§ **TO BE DONE**
Express the material below as a JSON list of strings with one string per line, skipping blank lines. Leave the pictures out of the answer.
--- INPUT RECORDS ---
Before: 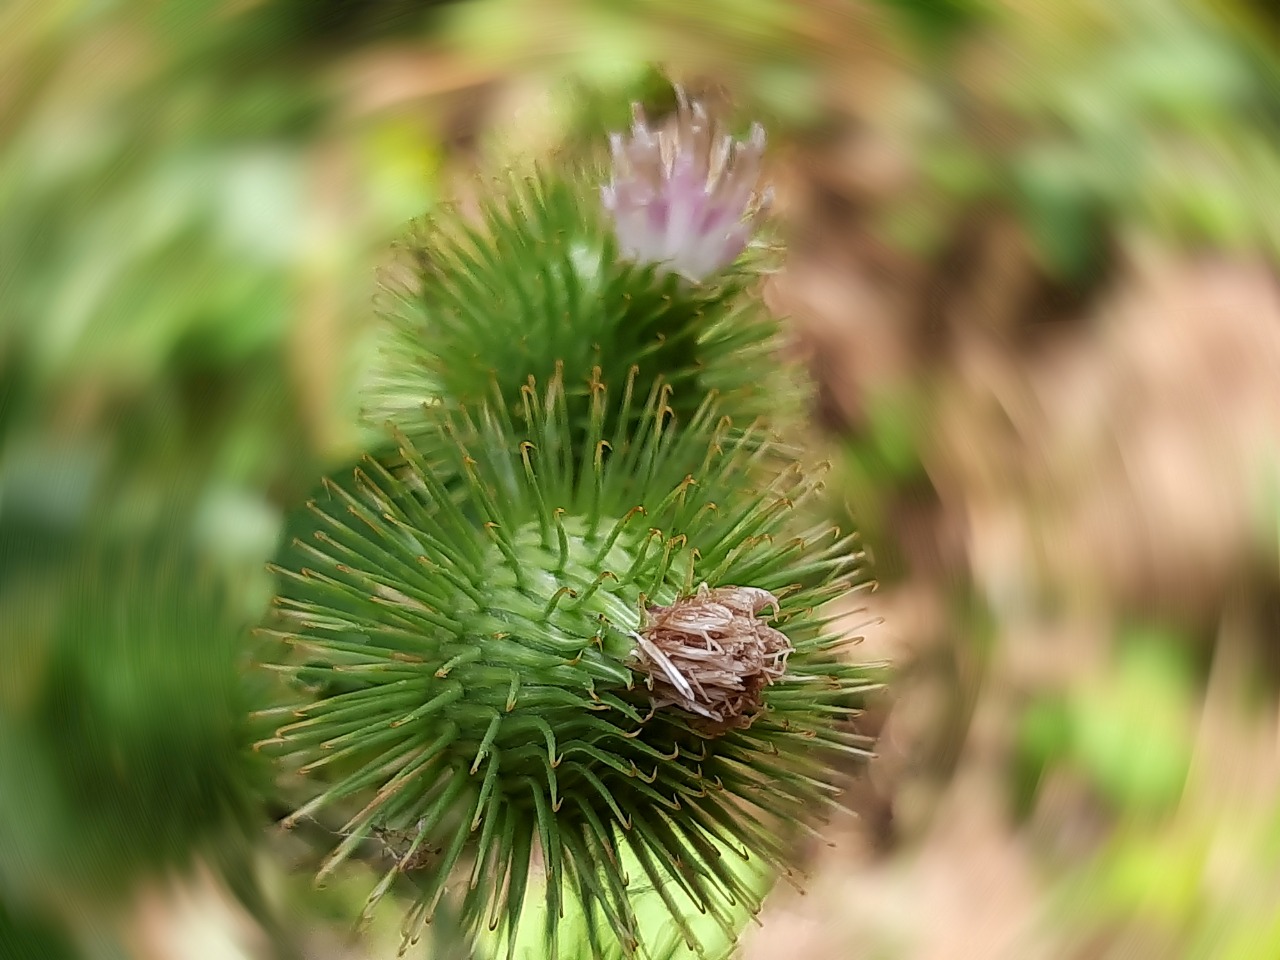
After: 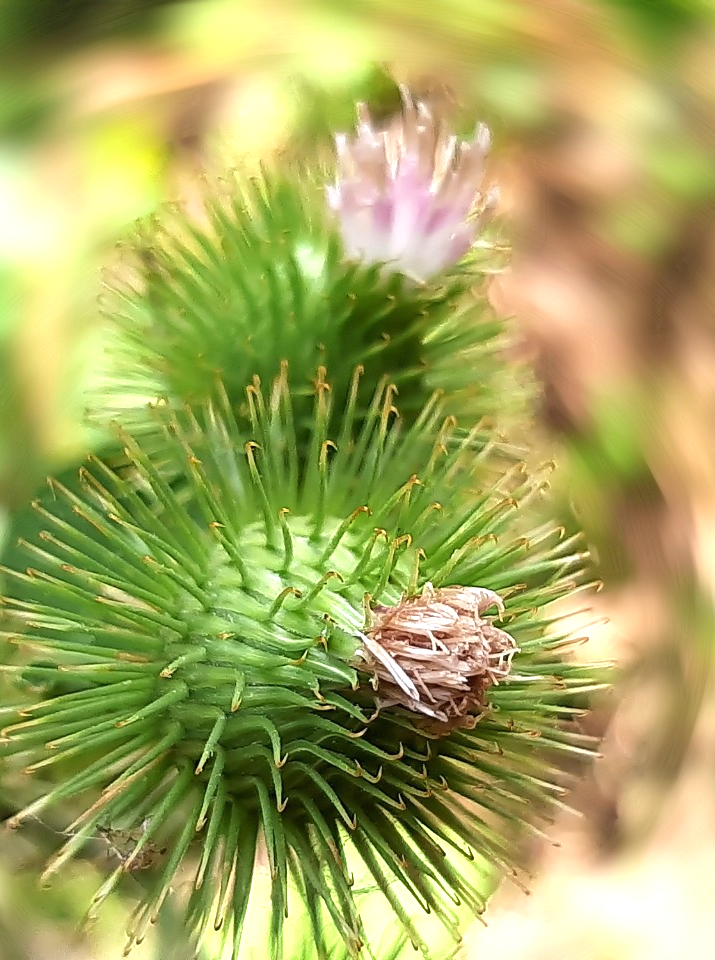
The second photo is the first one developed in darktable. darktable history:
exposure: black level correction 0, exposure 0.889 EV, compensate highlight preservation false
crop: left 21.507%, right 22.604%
---
§ **SOLUTION FOR THIS PROBLEM**
[
  "Before: ",
  "After: ",
  "The second photo is the first one developed in darktable. darktable history:",
  "exposure: black level correction 0, exposure 0.889 EV, compensate highlight preservation false",
  "crop: left 21.507%, right 22.604%"
]